The United Nations is admitting that its ill-fated peacekeeping mission in Sierra Leone is in "deep trouble," and is deteriorating. Over 500 UN troops and civilians have been abducted and held hostage, the UN is accusing the RUF, one of the largest rebel groups in the country.
UN Secretary-General Kofi Annan appealed to the leader of RUF, Foday Sankoh, to stop all hostile action against UN peacekeepers.
Sierra Leone’s former colonial power, Britain, has begun deploying about 700 paratroopers and 700 Royal Marines, primarily to help evacuate British nationals trapped in Sierra Leone.
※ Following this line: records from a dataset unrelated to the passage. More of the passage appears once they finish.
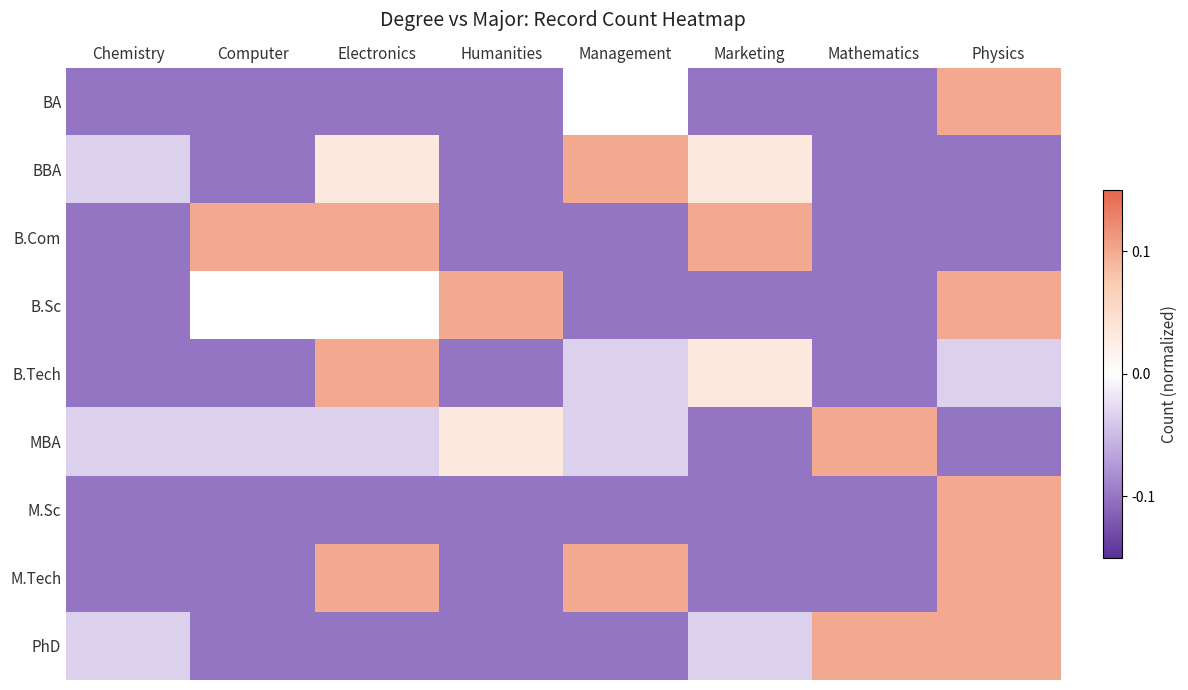

Reading right to left, transcribe all the data shown in this chart.

BA: Physics=0.1	Mathematics=-0.1	Marketing=-0.1	Management=0.0	Humanities=-0.1	Electronics=-0.1	Computer=-0.1	Chemistry=-0.1
BBA: Physics=-0.1	Mathematics=-0.1	Marketing=0.0	Management=0.1	Humanities=-0.1	Electronics=0.0	Computer=-0.1	Chemistry=-0.0
B.Com: Physics=-0.1	Mathematics=-0.1	Marketing=0.1	Management=-0.1	Humanities=-0.1	Electronics=0.1	Computer=0.1	Chemistry=-0.1
B.Sc: Physics=0.1	Mathematics=-0.1	Marketing=-0.1	Management=-0.1	Humanities=0.1	Electronics=0.0	Computer=0.0	Chemistry=-0.1
B.Tech: Physics=-0.0	Mathematics=-0.1	Marketing=0.0	Management=-0.0	Humanities=-0.1	Electronics=0.1	Computer=-0.1	Chemistry=-0.1
MBA: Physics=-0.1	Mathematics=0.1	Marketing=-0.1	Management=-0.0	Humanities=0.0	Electronics=-0.0	Computer=-0.0	Chemistry=-0.0
M.Sc: Physics=0.1	Mathematics=-0.1	Marketing=-0.1	Management=-0.1	Humanities=-0.1	Electronics=-0.1	Computer=-0.1	Chemistry=-0.1
M.Tech: Physics=0.1	Mathematics=-0.1	Marketing=-0.1	Management=0.1	Humanities=-0.1	Electronics=0.1	Computer=-0.1	Chemistry=-0.1
PhD: Physics=0.1	Mathematics=0.1	Marketing=-0.0	Management=-0.1	Humanities=-0.1	Electronics=-0.1	Computer=-0.1	Chemistry=-0.0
Some reports, however, suggest that the well-equipped British contingent could be the nucleus of an overall rapid reaction force that Annan says it may be necessary to deploy.
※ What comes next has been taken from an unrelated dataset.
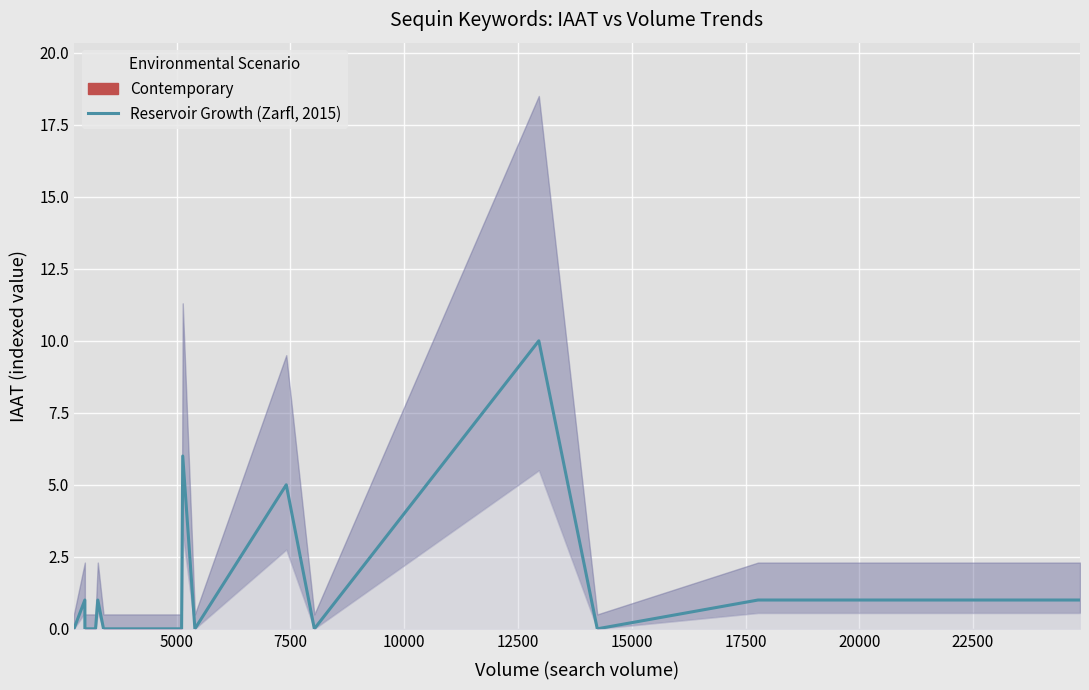

What is the difference between the second highest and second lowest values?

6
Responding to reports that armed rebels were moving into Sierra Leone from Guinea and Liberia, Annan called on governments of neighboring states to "do everything possible" to prevent the movement of rebels from their territories.
Meanwhile, Annan has expressed fears that the violence in Sierra Leone could jeopardize all future UN peace-keeping operations in Africa. UN member states, particularly Western nations, were reluctant to intervene in the 1994 genocide in Rwanda after 18 U.S. rangers were killed in Somalia in 1993. Also, 24 Pakistani troops were killed, the largest single attack on UN peacekeepers.
- Ambassador Ibrahim Kamara, is Sierra Leone’s Ambassador to the United Nations.
- Representative Tony Hall, went to Sierra Leone in December. With the example of Sierra Leone, in November 1999, he introduced the Consumer Access to a Responsible Accounting of Trade Act, or CARAT, which calls for disclosing where diamonds are mined to American consumers, who buy 65 percent of the world’s gem-quality diamonds.
- Ezekiel Pajibo, is a policy analyst at the African Faith and Justice Network at Catholic University in Washington, DC.
- Abdul Rahman Lamin, is spokesperson for the Coalition for Democracy in Sierra Leone.
- Ian Smillie, Associate with the Thomas J. Watson Jr. Institute at Brown University. He is co-author of a recent report by Partnership Africa Canada called "The Heart of the Matter: Sierra Leone, Diamonds and Human Security." The report charges the diamond giant De Beers with involvement in the illicit Sierra Leone diamond trade.